Mit dem Zweiten sieht man besser: Das gilt auch für das virtuose Doppelgängerspiel, das Claus Guth noch einmal zugespitzt hat: Der Holländer erscheint jetzt als eine Art Zombie-Variante des korrekten Daland. Weit komm ich her, singt das Gespenst, und der Bürger Daland singt stumm die Worte mit, überhaupt sind sie sich bald einig.
Immer wieder werden sie ineinander gespiegelt, so wie der ganze Raum um die Mittelachse einer grandios geschwungenen Treppe gespiegelt ist: Oben ist wie unten auf dem Kopf, alles doppelt da, sogar die hellen Flecken auf der Tapete, wo früher einmal Bilder gehangen haben. Christian Schmidt hat für den Psychothriller einen wunderbar trügerischen Raum gebaut, der sich durch verblüffende Projektionen und eine starke Lichtregie dauernd verändert. Ein Spukhaus. Das Böse aber ist real. Gegen den Alptraum in Sentas Kopf ist selbst der große Klabautermann, der sich einmal von der Decke hinabsenkt, bloß Geisterbahn.

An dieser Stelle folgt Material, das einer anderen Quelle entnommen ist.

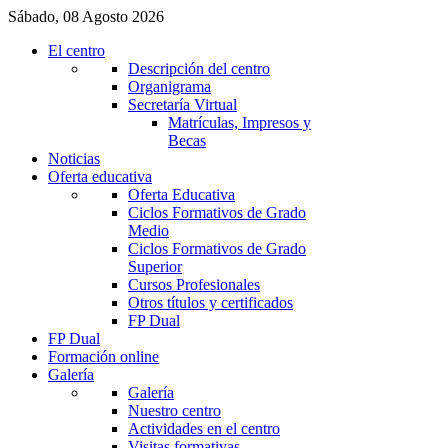
Sábado, 08 Agosto 2026
El centro
Descripción del centro
Organigrama
Secretaría Virtual
Matrículas, Impresos y
Becas
Noticias
Oferta educativa
Oferta Educativa
Ciclos Formativos de Grado
Medio
Ciclos Formativos de Grado
Superior
Cursos Profesionales
Otros títulos y certificados
FP Dual
FP Dual
Formación online
Galería
Galería
Nuestro centro
Actividades en el centro
Visitas formativas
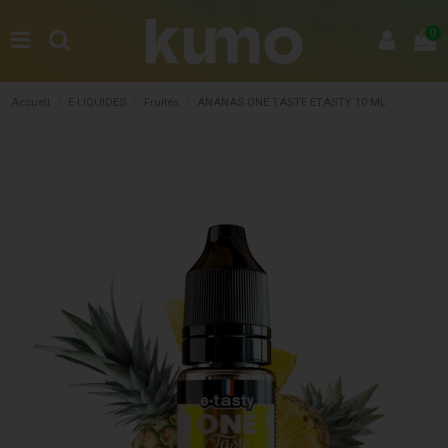
0
Accueil
E-LIQUIDES
Fruités
ANANAS ONE TASTE ETASTY 10 ML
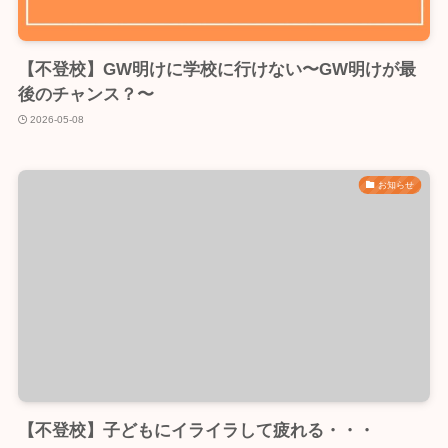
【不登校】GW明けに学校に行けない〜GW明けが最
後のチャンス？〜
2026-05-08
お知らせ
【不登校】子どもにイライラして疲れる・・・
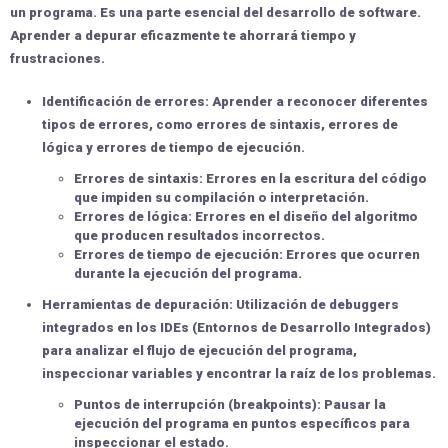
un programa. Es una parte esencial del desarrollo de software.
Aprender a depurar eficazmente te ahorrará tiempo y
frustraciones.
Identificación de errores:
Aprender a reconocer diferentes
tipos de errores, como errores de sintaxis, errores de
lógica y errores de tiempo de ejecución.
Errores de sintaxis:
Errores en la escritura del código
que impiden su compilación o interpretación.
Errores de lógica:
Errores en el diseño del algoritmo
que producen resultados incorrectos.
Errores de tiempo de ejecución:
Errores que ocurren
durante la ejecución del programa.
Herramientas de depuración:
Utilización de debuggers
integrados en los IDEs (Entornos de Desarrollo Integrados)
para analizar el flujo de ejecución del programa,
inspeccionar variables y encontrar la raíz de los problemas.
Puntos de interrupción (breakpoints):
Pausar la
ejecución del programa en puntos específicos para
inspeccionar el estado.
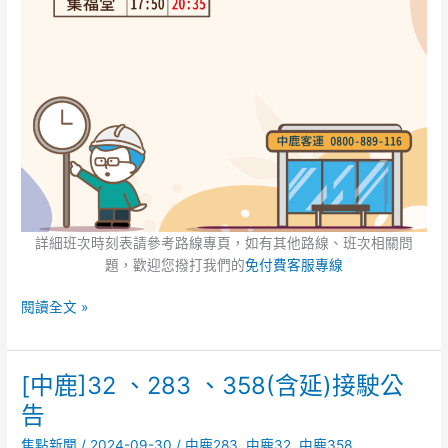
詳細班次時刻表請參考路線專頁，如有其他路線、班次相關問
題，歡迎您撥打我們的
免付費客服專線
閱讀全文 »
[中鹿]32 、283 、358(含延)接駛公
[中
鹿]32
告
、
焦點新聞
/
2024-09-30
/
中鹿283
,
中鹿32
,
中鹿358
283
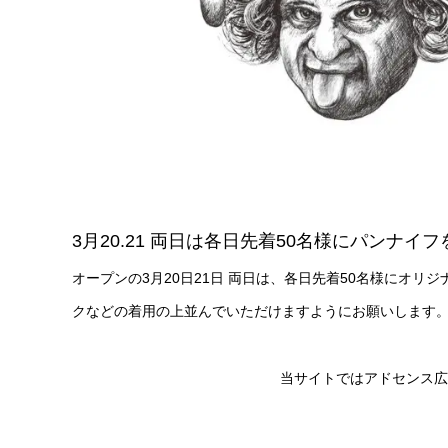
3月20.21 両日は各日先着50名様にパンナイ
オープンの3月20日21日 両日は、各日先着50名様にオ
クなどの着用の上並んでいただけますようにお願いします
当サイトではアドセンス広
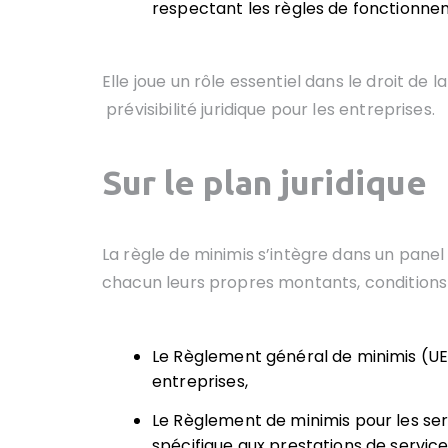
respectant les règles de fonctionne
Elle joue un rôle essentiel dans le droit d
prévisibilité juridique pour les entreprises.
Sur le plan juridique
La règle de minimis s’intègre dans un panel
chacun leurs propres montants, conditions 
Le Règlement général de minimis (UE) 
entreprises,
Le Règlement de minimis pour les ser
spécifique aux prestations de services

Die analytische Doppelstunde in der Praxis Dr. Sigmund Guth entwickelt, mehr noch in der Überarbeitung, eine starke Suggestion: Alles klug gedacht und gut gezeigt, und auch die Projektionstechnik funktioniert gespenstisch perfekt. Dass der pausenlose Abend dann doch kein Krimi wurde, liegt an den Schwächen der Besetzung. John Tomlinson kann auch durch seine starke Präsenz die stimmlichen Defizite nicht mehr wettmachen, er klingt schauriger als er selbst als Untoter dürfte. Dafür bleibt der Daland von Jaakko Ryhänen allzu brav und übertreibt es allenfalls mit dem Piano. Eine feine Miniatur gelingt Uta Priew als Frau Mary, Tomislav Muzek ist ein sicherer Steuermann. Aber was nützt es, wenn Senta schwächelt. Adrienne Dugger vermag die dunkle Geschichte, um die es doch gehen soll, durch ihren Gesang kaum zu beglaubigen, der Eindruck bleibt blass, trotz einiger schöner Töne.
Marc Albrecht war es in seinem zweiten Jahr als Holländer-Dirigent um mehr Binnendifferenzierung zu tun. Wo mehr Details zu hören waren, waren es aber auch mehr verrutschte Kleinigkeiten. Was beim Debüt trotz der für die Holländermusik schwierigen Bayreuther Akustik direkt und zupackend überkam, wirkte jetzt stellenweise verschwommen. Weiterhin ausbaufähig.
Bayreuth 2004: Es begann mit Christoph Schlingensiefs Neulanderkundung im "Parsifal", erlebte einen nur musikalisch saftigen, szenisch belanglosen "Tannhäuser", Jürgen Flimms im fünften Durchgang noch einmal runderneuerten "Ring", und zum Schluss des Premierenzyklus’ jetzt Guths und Albrechts "Holländer": intelligentes Konzept, technisch state of the art, musikalisch Durchschnitt. Nach den Hysterien um den angeblichen Spaßaktionisten am Gral: Der Alltag hat sie wieder, da oben auf dem Grünen Hügel, und für manch einen mag das eine gute Nachricht sein.